Selected text: Begin

# A sex/affair question



## ohno (Jul 11, 2013)

Today my wife said that when she hates on me, she hates on all men and wants nothing to do with any kind of sex or relationship with any man. That when I (in her mind) piss her off, she is pissed at all men. 

Is that even possible? 

I had a conversation with her about cheating. Our marriage has been on the rocks (I have a whole thread about it) and it is always in my head that she could be cheating. 

Talking about it today, I asked her straight up if she wanted me for security but wanted to just date/have sex with other men. 

We had a little positive breakthrough today where she agreed to work on the marriage if I actually work on it and we both agreed we both need to change and stay changed. Prior to this she was pushing me to accept that we stay legally married but have no kind of committed relationship outside of parenting roles. 

We haven't had sex in a little over a month, but we still fool around and she is always the one to initiate it. She has kept wearing her wedding band 24/7 and sleeps in the bed with me. 

Her wanting to stay legally married and living together but being not in a committed relationship to me smelled a lot like she wanted to be free to date other men but to have the security of having me around. She says when she is mad enough at me to not want to be with me that she is mad at all men and wants nothing to do with them. 

I said "..well it is possible that maybe you need me for a back up or security while you explore other guys, emotionally and sexually..you know, maybe you feel neglected by me and there are guys who will give you attention and affection without all the work.." she repeated what she had said about when I turn her off she is turned of to all men. 

It seems so unlikely to me, like she is throwing poop around and hoping it sticks. 

On the other hand, when she is happy with me we have a highly sexually charged relationship, she becomes like uber sexual and does seem turned on by men in general. To the point of us watching porn together and the porn she likes is about 10x more hardcore than what I like. She gets turned on by all the male genitalia with me as the centerpiece. She will even watch porn and masturbate when I am not around, sometimes two or three times a day or as much as possible- which really blows my mind. When we are not getting along it is like her sex drive shuts down. No sex, no porn, no masturbating. The occasional fooling around (she will dry hump me and so on) that doesn't really turn into anything until our relationship turns a corner for the better and we get along. 

So could it possibly be true that when I turn her off she is just turned of period?


----------



## CuddleBug (Nov 26, 2012)

ohno said:


> Today my wife said that when she hates on me, she hates on all men and wants nothing to do with any kind of sex or relationship with any man. That when I (in her mind) piss her off, she is pissed at all men.
> 
> Is that even possible?
> 
> ...



I don't know about your other posts, so here goes.

Was she ever abused?

Was she cheated on before?

Raped?

For her to get that mad at you and all men, something is making her respond that negatively about men.

You are a nice guy? Her security blanket? There when she needs a man?

You should be standing up to her and her crap. Be alpha male or she will walk all over you and take advantage of you as well. And you just put up with it.

Women subconsciously like their man to be the leader, alpha male, take the initiative, help without being asked for help, and be strong. If you're not these things, a lot of ladies will treat you like crap.

Have you had a final serious chat with her?

Is she having an EA (emotional affair)? Sexting?

If she is a HD (high sex drive) woman and you're not meeting her sexual needs and fantasies because you are LD (lower sex drive), that could be the problem and over many years of this, it builds up, she resorts to porn among other things and the resentment builds........

Selected text: End
Data for review: Begin

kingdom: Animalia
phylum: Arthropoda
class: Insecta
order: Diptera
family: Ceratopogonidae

Data for review: End
Data for review: Begin

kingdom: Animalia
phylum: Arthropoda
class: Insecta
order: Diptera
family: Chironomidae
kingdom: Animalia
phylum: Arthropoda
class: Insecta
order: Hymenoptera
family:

Data for review: End
Data for review: Begin

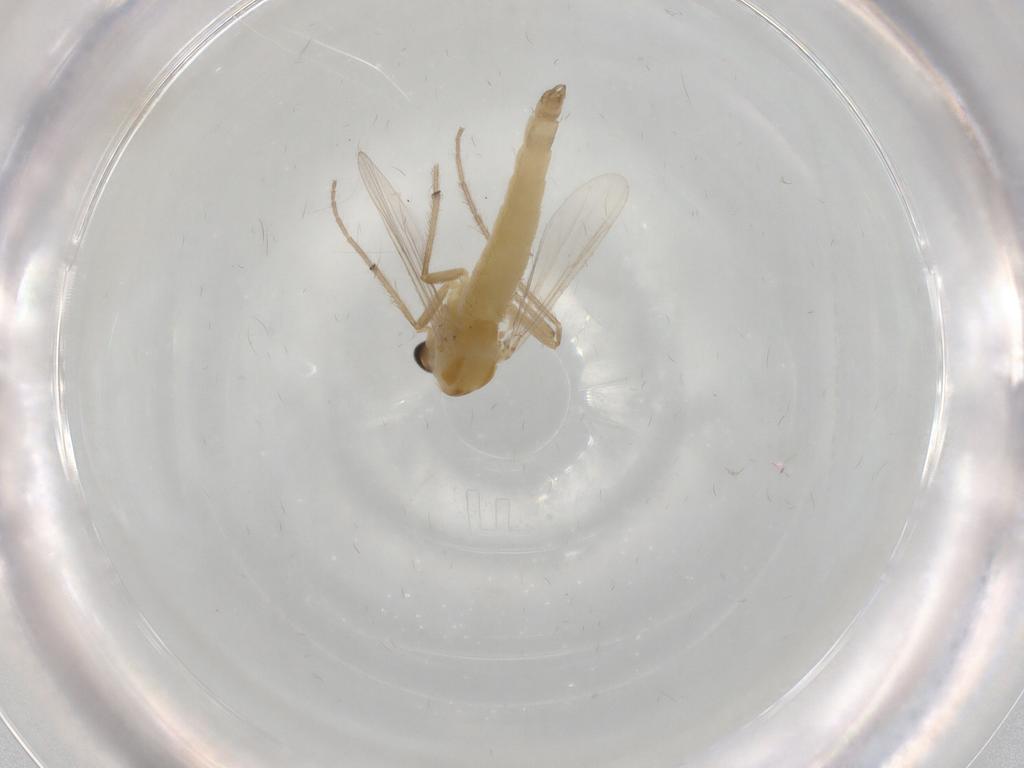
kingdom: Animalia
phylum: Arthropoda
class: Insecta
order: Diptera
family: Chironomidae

Data for review: End

== Brief ==
Resume the forum thread about the wife who says she turns against all men, starting after its last sentence. This material has no connection to the forum thread.

== Response to the task ==
Marriage counseling?:scratchhead:


----------



## ohno (Jul 11, 2013)

CuddleBug said:


> I don't know about your other posts, so here goes.
> 
> Was she ever abused?
> 
> ...


She was severely abused by her step father which is why "man hatred" from her actually seems plausible to me. 

We are both high sex drive. 

I played nice guy for about 2 years (of 12 years total that we were together) then had enough of that about 4 months ago, fought back hard which made her want to divorce me, but the past few days she has been coming around as she sees I am ready to call her bluff.


----------



## CuddleBug (Nov 26, 2012)

Stand your ground and be strong, alpha male and call her bluff. Don't be a jerk but don't take her crap.

If you're a nice guy too long, she will get used to that and take advantage of you.

Find out what turns her on, what type of porn and surprise her.

If she's okay with it, go to therapy and marriage counseling. She needs a lot of time to get it out and heal.

I wish you the best.


----------



## Spinner (Jul 26, 2013)

It's entirely possible and I'm convinced it's the reason we have lesbians  

Seriously though, I don't see why you shouldn't believe your wife when she hasn't given any indications that she is interested in other men. 

Once when I had a really bad break up, I couldn't look at men for a week. A lot of us ladies tend to group you too easily and when one of you hurts us, you're all blacklisted.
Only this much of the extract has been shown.